>> BEGIN

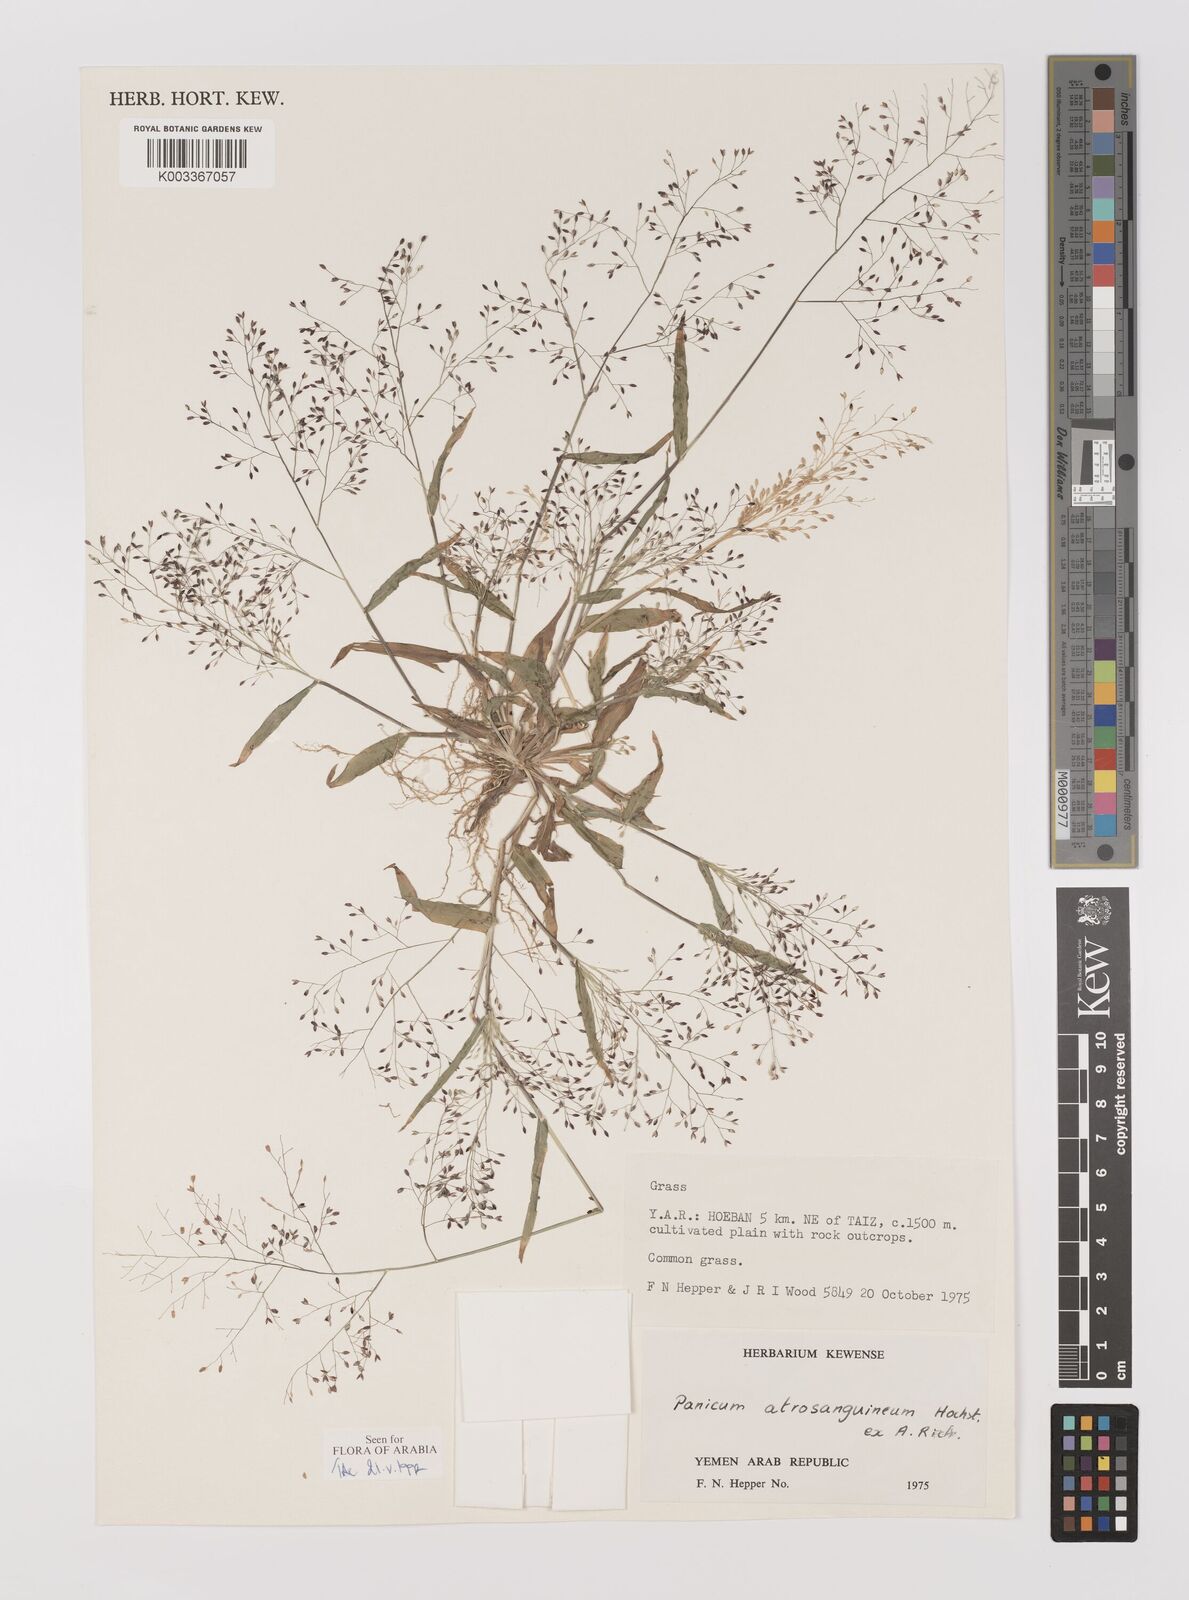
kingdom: Plantae
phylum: Tracheophyta
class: Liliopsida
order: Poales
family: Poaceae
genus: Panicum
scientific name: Panicum atrosanguineum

>> END

▸ PROBLEM STATEMENT: Write out word for word the lines starting at the one that contains "phylum: Tracheophyta" and ending at the last line of the records, with both of those lines included.

▸ ANSWER TO THE EXERCISE:
phylum: Tracheophyta
class: Liliopsida
order: Poales
family: Poaceae
genus: Panicum
scientific name: Panicum atrosanguineum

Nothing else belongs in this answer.